» **文章ブロック**:
◇ ◇ ◇ ◇ ◇
この発明は巻き芯の製造方法および巻き芯に関し、特にたとえば、長尺のフィルムがロール状に巻き付けられる、巻き芯の製造方法および巻き芯に関する。
一般的に、フィルムは、円筒状の巻き芯に巻き取られた状態で出荷等される。ここで、断面円形の巻き芯にフィルムを巻き付けると、フィルムの巻始め端部で段差が生じるので、この段差に起因する段差痕(変形)がフィルムに発生してしまう場合がある。そこで、このような段差痕の発生を防止するため、フィルムの厚みと同じ深さ(段差高さ)を有する段差部を、巻き芯の外周面に対して予め形成しておく技術が知られている。なお、接着テープ等の接着部材を用いてフィルムの巻始め端部を巻き芯に固定する場合には、フィルムの厚みに接着部材の厚みを加えた深さを有する段差部が形成される。
特許文献1には、外周面に段差部を有する巻き芯の製造方法の一例が開示されている。特許文献1の製造方法では、熱可塑性樹脂を異形押出成形することによって所望する巻き芯の断面形状に合致する断面形状を有する原管(巻芯素材)を形成した後、その原管を所定長さに切断することにより、巻き芯の軸方向に沿って延びかつフィルム(シート状被巻回物)の厚みにほぼ等しい深さの段差部を外周面に有する巻き芯を製造する。
特開2007−119230号公報
しかしながら、特許文献1の技術のように、異形押出成形によって巻き芯を製造する場合には、巻き芯の径や厚み等のサイズ毎、また、巻き付けるフィルムの厚み(つまり形成する段差部の深さ)毎に、異形金型および異形サイジングホーマ(冷却口金)等を用意する必要がある。このため、特許文献1の技術は、設備コストが多額となって採用することが難しい。また、異形押出成形では、段差部の形状が明確にならず、深さの小さい段差部を正確に形成することが難しいという問題もある。
それゆえに、この発明の主たる目的は、新規な、巻き芯の製造方法および巻き芯を提供することである。
この発明の他の目的は、コストを低減でき、かつ所望の段差部を正確に形成できる、巻き芯の製造方法および巻き芯を提供することである。
◇ ◇ ◇ ◇ ◇
» **表示データ**:

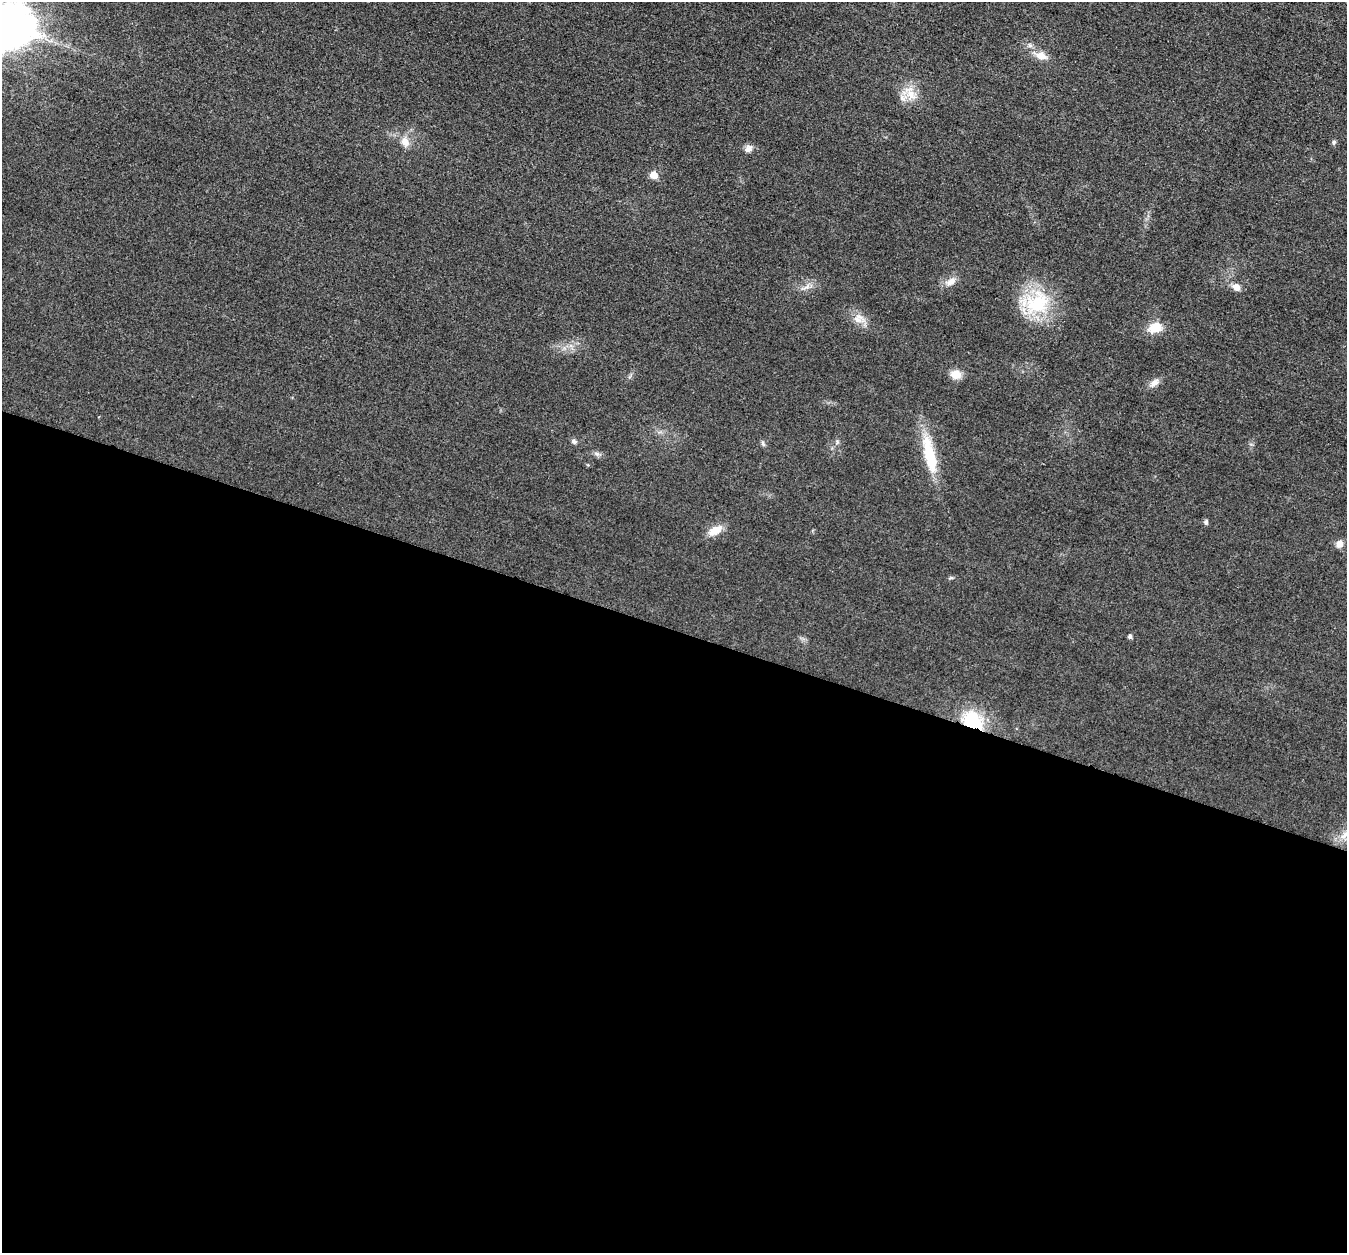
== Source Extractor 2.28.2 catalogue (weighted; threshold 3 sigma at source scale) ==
◇ ◇ ◇ ◇ ◇
» **作業内容**: 上にある巻き芯の製造方法についての文章のうち、「一般的に、フィルムは、円筒状」から「面に有する巻き芯を製造する。」に至るまでをすべて、一字も変えずに書き出してください。

» **作業の解答**:
一般的に、フィルムは、円筒状の巻き芯に巻き取られた状態で出荷等される。ここで、断面円形の巻き芯にフィルムを巻き付けると、フィルムの巻始め端部で段差が生じるので、この段差に起因する段差痕(変形)がフィルムに発生してしまう場合がある。そこで、このような段差痕の発生を防止するため、フィルムの厚みと同じ深さ(段差高さ)を有する段差部を、巻き芯の外周面に対して予め形成しておく技術が知られている。なお、接着テープ等の接着部材を用いてフィルムの巻始め端部を巻き芯に固定する場合には、フィルムの厚みに接着部材の厚みを加えた深さを有する段差部が形成される。
特許文献1には、外周面に段差部を有する巻き芯の製造方法の一例が開示されている。特許文献1の製造方法では、熱可塑性樹脂を異形押出成形することによって所望する巻き芯の断面形状に合致する断面形状を有する原管(巻芯素材)を形成した後、その原管を所定長さに切断することにより、巻き芯の軸方向に沿って延びかつフィルム(シート状被巻回物)の厚みにほぼ等しい深さの段差部を外周面に有する巻き芯を製造する。